The allocation of financial and human resources remains a stumbling block in the national commitment against HIV, according to a UNAIDS report.
Spending money on prevention is the way forward
Not enough resources are being allocated to preventive measures in the nation's fight against HIV, according to an Unaids report.
The 2012 UAE Country Progress Report shows that in 2010 96 per cent of the country's total Aids spending, which was nearly Dh94 million, was spent on HIV testing and screening programmes. About 3 per cent is spent on treatment and less than 1 per cent on prevention programmes.
However, in a country with a low prevalence of AIDS, such as the UAE, investing in prevention is key, said Dr Hamidreza Setayesh, Unaids regional programme adviser.
The report said that the limited resources available for HIV prevention measures in 2010 and 2011 were often spent on ad hoc project-based activities, which are typically discontinued after 1-2 years.
"Awareness and increasing knowledge is good, but it is not the core of prevention," Dr Setayesh said, adding that a combination of biomedical, behavioural and structural prevention methods was essential.
Meanwhile, excessive screening could prove wasteful if not targeted at relevant groups, Dr Setayesh warned.

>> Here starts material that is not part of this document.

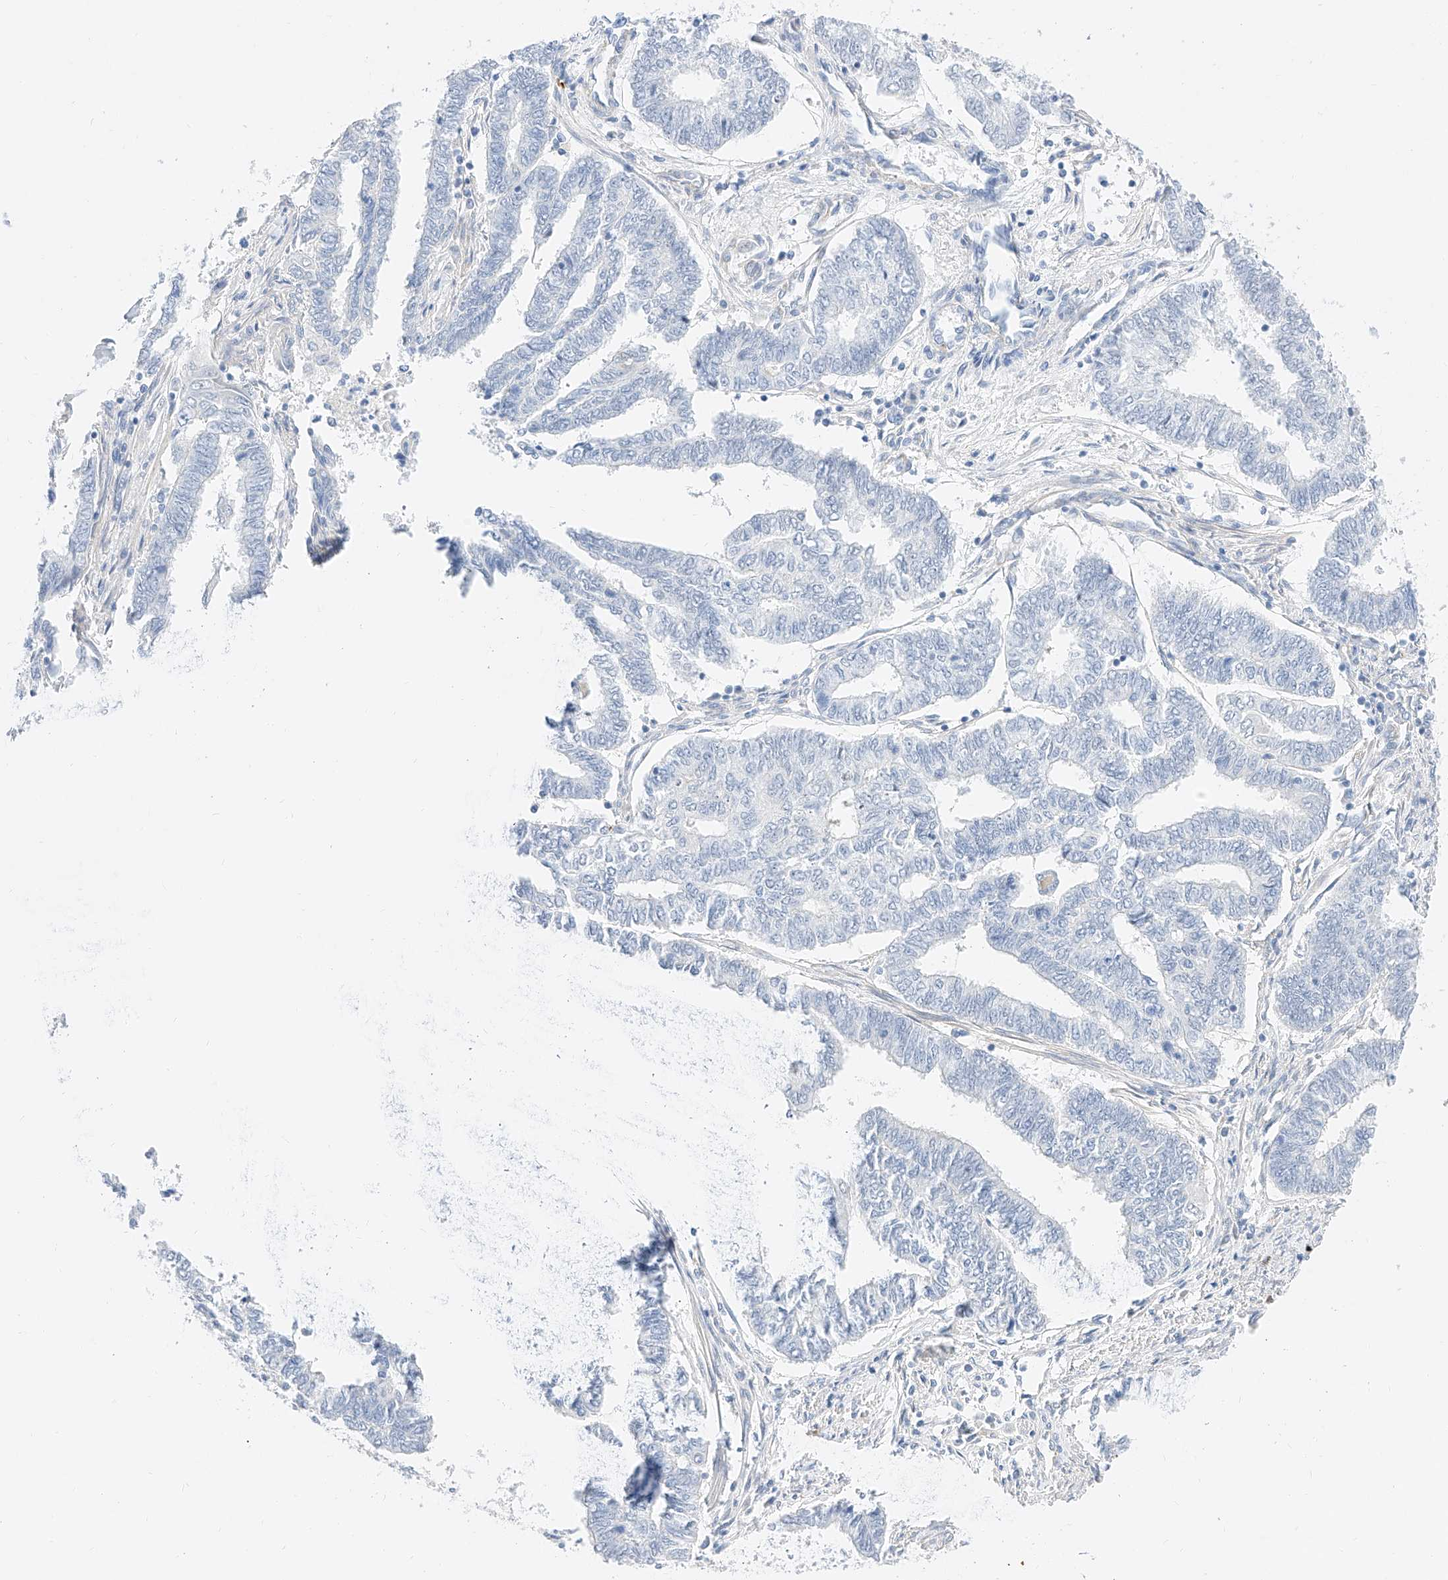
{"staining": {"intensity": "negative", "quantity": "none", "location": "none"}, "tissue": "endometrial cancer", "cell_type": "Tumor cells", "image_type": "cancer", "snomed": [{"axis": "morphology", "description": "Adenocarcinoma, NOS"}, {"axis": "topography", "description": "Uterus"}, {"axis": "topography", "description": "Endometrium"}], "caption": "This is a image of immunohistochemistry (IHC) staining of endometrial adenocarcinoma, which shows no positivity in tumor cells.", "gene": "CDCP2", "patient": {"sex": "female", "age": 70}}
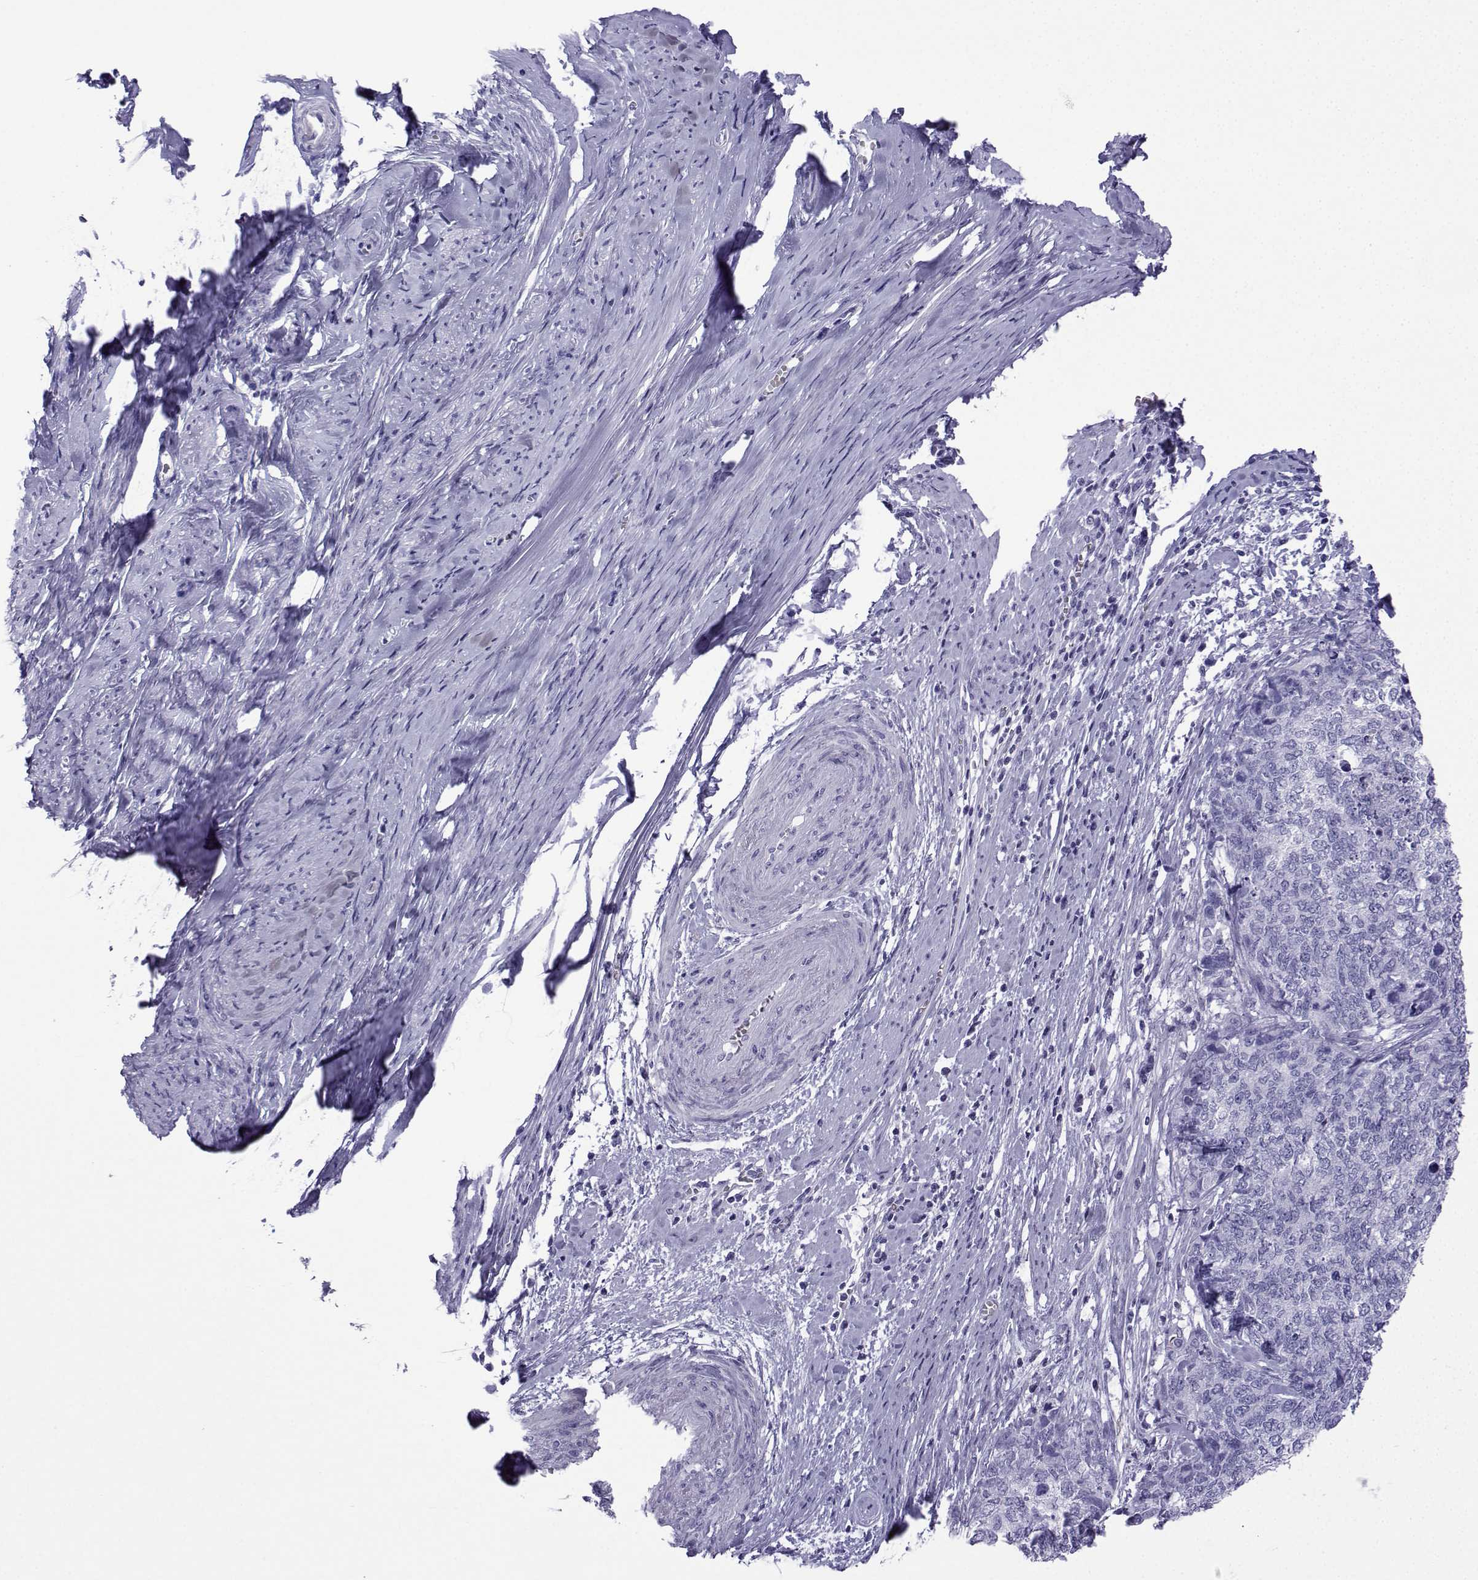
{"staining": {"intensity": "negative", "quantity": "none", "location": "none"}, "tissue": "cervical cancer", "cell_type": "Tumor cells", "image_type": "cancer", "snomed": [{"axis": "morphology", "description": "Squamous cell carcinoma, NOS"}, {"axis": "topography", "description": "Cervix"}], "caption": "Human cervical squamous cell carcinoma stained for a protein using immunohistochemistry (IHC) displays no staining in tumor cells.", "gene": "TRIM46", "patient": {"sex": "female", "age": 63}}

"It's important for a country to know its status, and that resources are not diverted at groups who are not at high risk and that key population segments where prevalence is highest are not ignored," Dr Setayesh said. "That's really the fear that we have."
Local experts attributed the high cost of screening to the large number of expatriates who must be screened before being granted a visa.
"Thousands of workers are coming in, thousands of people are renewing their visas, so obviously the expenses will be higher. The country here has its own needs," said Dr Abdullah Ustadi, an HIV consultant at Rashid Hospital.
The report also noted that while universities could play an important role in educating young people about HIV, many were reluctant to be associated with prevention efforts,
However, local and international experts said there were ways to educate people while remaining culturally sensitive.
"In our society if we say: 'OK, you want to have sex use a condom', it means I'm promoting sex or adultery. So I don't tell them directly … but I tell them in other countries they use a condom to protect themselves and I leave it to them," he said. "I can even go through religion. There are so many ways I can approach it, but the point is that they should come to talk."